Problem requirements: Copy each line of the listing below where the word "NEXT" turns up.

Dataset records:
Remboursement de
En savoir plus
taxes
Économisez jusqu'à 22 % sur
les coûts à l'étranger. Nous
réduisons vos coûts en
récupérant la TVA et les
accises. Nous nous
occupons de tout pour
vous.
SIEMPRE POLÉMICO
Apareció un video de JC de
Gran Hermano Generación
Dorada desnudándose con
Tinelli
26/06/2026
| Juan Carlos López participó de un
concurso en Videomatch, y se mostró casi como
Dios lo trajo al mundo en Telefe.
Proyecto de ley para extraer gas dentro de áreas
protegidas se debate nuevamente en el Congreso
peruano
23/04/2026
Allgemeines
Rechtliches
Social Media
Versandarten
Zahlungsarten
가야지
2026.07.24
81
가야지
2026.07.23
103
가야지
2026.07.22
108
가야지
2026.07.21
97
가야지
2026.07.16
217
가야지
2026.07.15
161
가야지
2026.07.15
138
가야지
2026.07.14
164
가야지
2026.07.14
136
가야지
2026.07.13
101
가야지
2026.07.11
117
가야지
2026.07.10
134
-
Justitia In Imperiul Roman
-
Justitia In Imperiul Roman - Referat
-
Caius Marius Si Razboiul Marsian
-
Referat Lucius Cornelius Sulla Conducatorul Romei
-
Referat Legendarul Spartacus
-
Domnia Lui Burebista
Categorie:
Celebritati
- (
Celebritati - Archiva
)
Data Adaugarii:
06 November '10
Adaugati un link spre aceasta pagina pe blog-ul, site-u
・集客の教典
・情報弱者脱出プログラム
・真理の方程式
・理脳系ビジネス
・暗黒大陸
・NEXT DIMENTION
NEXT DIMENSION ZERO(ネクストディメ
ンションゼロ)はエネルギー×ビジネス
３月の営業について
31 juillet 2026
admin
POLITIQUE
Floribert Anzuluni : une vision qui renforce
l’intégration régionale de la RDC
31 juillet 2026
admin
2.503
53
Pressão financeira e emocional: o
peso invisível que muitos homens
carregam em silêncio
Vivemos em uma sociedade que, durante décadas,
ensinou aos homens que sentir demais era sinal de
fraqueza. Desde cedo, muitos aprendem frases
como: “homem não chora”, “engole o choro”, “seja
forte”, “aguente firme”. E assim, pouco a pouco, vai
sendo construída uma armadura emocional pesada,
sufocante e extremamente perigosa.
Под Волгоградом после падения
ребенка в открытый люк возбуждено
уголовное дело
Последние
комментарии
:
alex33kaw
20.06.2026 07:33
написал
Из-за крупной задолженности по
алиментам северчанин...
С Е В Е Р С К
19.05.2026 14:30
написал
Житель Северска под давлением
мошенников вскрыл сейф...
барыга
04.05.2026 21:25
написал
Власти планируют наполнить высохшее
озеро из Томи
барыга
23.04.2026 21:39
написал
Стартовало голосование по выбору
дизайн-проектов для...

Solution for this problem:
・NEXT DIMENTION
NEXT DIMENSION ZERO(ネクストディメ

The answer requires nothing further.